Let $p$ be a prime and let $A$ be an abelian normal $p$-subgroup of a finite group $G$. Hence, for any Sylow $p$-subgroup $H$ of $G$, it holds that $A$ is contained in $H$ and so $A$ is a normal subgroup of any Sylow $p$-subgroup of $G$. So now fix a Sylow $p$-subgroup $P$ of $G$.
How to show that the following two conditions are equivalent?
$1$. There is a split exact sequence $1\to A \to G \to G/A \to 1$.
$2$. There is a split exact sequence $1\to A \to P \to P/A \to 1$.

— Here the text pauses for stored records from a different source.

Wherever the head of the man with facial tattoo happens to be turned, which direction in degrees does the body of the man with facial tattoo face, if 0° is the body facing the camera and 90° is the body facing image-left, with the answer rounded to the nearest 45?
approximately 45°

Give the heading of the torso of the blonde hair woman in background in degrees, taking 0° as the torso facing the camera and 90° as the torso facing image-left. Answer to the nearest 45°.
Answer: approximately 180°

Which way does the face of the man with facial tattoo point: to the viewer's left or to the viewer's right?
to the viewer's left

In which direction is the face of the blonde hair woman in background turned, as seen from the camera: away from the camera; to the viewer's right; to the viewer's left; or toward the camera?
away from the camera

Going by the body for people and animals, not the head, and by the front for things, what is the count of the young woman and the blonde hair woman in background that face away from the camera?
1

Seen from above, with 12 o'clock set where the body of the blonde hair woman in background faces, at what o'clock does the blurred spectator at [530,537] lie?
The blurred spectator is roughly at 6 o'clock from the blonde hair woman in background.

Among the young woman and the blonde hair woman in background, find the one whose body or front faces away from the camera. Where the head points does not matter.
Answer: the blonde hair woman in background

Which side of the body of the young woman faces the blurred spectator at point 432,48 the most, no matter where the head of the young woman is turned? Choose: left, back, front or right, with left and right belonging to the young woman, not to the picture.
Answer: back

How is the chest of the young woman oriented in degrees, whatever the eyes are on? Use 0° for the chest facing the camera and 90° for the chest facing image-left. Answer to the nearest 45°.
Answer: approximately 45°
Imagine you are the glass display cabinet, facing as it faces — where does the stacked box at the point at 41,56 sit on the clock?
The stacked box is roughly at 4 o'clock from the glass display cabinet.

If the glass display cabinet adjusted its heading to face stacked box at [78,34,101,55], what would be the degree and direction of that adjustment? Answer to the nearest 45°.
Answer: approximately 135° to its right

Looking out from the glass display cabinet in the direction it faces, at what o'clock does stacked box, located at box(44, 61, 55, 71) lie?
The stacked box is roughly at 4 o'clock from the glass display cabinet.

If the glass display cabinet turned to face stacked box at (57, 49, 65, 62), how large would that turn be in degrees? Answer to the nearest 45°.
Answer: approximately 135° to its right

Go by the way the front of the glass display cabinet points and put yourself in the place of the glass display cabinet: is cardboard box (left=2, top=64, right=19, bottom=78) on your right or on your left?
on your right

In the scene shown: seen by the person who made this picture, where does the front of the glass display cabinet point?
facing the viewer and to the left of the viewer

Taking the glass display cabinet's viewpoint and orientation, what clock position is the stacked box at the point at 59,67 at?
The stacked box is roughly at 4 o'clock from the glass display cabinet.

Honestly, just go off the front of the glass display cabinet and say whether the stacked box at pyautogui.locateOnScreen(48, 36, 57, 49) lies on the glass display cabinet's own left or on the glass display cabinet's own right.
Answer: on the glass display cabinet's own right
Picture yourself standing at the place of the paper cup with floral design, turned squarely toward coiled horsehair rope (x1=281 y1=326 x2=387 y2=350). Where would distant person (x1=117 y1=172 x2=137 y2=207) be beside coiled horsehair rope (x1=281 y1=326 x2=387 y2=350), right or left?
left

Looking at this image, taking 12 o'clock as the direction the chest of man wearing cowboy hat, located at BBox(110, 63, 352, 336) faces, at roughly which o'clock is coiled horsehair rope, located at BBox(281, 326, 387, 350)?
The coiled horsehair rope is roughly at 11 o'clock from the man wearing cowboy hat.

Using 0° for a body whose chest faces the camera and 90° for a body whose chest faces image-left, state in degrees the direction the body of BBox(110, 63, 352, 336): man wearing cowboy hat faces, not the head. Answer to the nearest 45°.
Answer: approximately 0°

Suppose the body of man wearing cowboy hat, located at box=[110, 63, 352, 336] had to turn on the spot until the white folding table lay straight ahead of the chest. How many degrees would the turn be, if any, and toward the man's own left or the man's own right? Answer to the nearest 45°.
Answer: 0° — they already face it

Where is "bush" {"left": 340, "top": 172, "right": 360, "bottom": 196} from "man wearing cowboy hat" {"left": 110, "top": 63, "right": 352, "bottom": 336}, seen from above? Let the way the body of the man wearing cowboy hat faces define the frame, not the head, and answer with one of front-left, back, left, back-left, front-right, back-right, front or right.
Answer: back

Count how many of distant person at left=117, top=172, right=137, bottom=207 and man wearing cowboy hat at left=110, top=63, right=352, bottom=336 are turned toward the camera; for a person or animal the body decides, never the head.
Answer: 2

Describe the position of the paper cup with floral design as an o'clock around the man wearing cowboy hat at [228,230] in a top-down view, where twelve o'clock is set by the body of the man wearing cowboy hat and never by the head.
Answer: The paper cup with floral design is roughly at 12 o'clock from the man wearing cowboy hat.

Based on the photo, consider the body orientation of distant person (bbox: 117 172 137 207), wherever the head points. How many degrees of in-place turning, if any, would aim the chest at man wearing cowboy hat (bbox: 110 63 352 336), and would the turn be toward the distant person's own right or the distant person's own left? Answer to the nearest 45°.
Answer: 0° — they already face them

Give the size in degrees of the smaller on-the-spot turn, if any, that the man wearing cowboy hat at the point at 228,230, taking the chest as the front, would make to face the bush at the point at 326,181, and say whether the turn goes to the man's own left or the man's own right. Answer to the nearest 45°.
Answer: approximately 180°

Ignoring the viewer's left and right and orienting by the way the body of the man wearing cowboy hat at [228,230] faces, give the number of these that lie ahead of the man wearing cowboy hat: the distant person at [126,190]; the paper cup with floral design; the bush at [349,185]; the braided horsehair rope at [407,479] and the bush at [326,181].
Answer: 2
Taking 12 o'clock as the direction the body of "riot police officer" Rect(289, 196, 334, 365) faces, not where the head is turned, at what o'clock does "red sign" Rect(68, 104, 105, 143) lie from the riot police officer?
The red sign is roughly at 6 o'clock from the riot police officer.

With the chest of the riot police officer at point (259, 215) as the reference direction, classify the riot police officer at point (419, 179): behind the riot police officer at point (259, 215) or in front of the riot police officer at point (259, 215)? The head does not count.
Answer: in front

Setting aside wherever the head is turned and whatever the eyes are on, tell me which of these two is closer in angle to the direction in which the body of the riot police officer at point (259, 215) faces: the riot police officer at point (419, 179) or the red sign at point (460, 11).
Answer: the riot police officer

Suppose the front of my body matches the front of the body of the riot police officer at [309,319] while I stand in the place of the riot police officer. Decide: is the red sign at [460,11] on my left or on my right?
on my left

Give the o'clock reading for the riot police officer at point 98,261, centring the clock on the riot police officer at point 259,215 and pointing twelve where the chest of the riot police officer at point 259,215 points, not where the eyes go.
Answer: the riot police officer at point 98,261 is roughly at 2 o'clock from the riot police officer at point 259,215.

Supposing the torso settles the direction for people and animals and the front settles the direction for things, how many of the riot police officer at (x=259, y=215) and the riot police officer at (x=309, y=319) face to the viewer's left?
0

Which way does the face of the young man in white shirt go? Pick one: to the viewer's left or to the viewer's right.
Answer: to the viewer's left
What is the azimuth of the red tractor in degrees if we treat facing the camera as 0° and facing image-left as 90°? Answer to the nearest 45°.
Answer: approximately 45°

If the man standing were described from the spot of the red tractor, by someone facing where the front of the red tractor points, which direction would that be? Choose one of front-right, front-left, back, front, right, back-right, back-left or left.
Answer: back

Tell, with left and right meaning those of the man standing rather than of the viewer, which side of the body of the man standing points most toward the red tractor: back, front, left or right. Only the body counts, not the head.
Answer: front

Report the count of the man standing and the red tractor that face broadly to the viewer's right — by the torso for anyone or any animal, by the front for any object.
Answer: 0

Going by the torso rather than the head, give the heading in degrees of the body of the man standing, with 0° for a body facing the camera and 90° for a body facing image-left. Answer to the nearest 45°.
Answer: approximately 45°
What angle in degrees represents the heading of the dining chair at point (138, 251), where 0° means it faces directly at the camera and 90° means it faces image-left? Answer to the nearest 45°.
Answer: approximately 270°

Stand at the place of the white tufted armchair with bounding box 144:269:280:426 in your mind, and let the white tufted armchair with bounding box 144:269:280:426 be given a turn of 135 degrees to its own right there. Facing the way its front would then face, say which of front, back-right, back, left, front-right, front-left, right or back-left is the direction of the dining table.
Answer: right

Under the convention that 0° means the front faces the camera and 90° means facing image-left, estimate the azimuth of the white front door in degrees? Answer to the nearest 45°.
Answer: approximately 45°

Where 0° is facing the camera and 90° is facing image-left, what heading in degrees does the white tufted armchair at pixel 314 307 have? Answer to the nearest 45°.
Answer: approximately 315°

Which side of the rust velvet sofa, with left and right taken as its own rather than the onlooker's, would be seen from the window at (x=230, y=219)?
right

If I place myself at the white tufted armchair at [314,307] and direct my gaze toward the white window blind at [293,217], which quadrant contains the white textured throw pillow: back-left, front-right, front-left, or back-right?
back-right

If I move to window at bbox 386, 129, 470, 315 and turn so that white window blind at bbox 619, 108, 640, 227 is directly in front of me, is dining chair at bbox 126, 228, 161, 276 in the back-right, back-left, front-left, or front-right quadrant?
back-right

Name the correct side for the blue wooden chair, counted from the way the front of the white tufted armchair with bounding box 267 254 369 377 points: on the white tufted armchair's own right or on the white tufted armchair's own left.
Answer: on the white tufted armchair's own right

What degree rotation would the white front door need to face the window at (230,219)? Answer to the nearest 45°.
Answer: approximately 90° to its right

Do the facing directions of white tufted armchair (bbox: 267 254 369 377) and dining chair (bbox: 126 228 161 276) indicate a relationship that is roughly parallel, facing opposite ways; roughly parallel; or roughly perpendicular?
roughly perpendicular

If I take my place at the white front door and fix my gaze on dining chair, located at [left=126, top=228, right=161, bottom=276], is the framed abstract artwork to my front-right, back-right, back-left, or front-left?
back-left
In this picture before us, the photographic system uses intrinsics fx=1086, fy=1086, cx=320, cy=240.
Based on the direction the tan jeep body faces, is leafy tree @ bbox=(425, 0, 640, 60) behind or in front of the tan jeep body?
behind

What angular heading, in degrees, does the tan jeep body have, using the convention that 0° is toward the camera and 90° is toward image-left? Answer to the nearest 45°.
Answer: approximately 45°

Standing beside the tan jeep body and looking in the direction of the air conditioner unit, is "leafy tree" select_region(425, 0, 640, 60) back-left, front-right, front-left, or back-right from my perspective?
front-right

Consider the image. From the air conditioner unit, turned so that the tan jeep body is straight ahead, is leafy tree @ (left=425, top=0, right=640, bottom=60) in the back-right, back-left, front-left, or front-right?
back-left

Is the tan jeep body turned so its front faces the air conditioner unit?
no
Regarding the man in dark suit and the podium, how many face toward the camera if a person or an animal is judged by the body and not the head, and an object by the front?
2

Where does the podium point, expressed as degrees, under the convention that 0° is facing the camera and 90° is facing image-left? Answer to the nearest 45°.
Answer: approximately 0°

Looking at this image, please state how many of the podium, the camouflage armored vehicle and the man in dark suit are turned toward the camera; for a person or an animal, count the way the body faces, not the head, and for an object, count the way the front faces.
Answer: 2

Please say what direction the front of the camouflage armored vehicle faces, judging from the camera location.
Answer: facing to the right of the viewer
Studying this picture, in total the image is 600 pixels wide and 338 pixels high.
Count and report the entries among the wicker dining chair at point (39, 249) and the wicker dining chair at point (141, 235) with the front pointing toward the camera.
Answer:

My try: I think I can prove that $1.$ implies $2.$ Indeed, if $1.$ holds then there is a subgroup $B$ of $G$ such that $B\cong G/A$ and $G=BA$ and $B\cap A=1$. So then $P=P\cap (BA)=(P \cap B)A$, and we moreover have $(P\cap B)\cap A \subseteq B \cap A=1$. Thus $P$ is a semidirect product of $A$ and $P\cap B\cong P/A$. Thus the extension $1\to A \to P \to P/A \to 1$ splits. Is this correct? And I have no idea how to prove that $2.$ implies $1.$
Please help.
What you are asking about is a standard theorem of Gaschütz. You may want to consult the book by Kurzweil and Stellmacher "The Theory of Finite Groups: An Introduction". It is Theorem $3.3.2$ there, pp. $73-76$. Alternatively, you can find it in the original publication
Gaschütz, W.: Zur Erweiterungstheorie der endlichen Gruppen, J. reine angew. Math. 190 (1952), 93–107.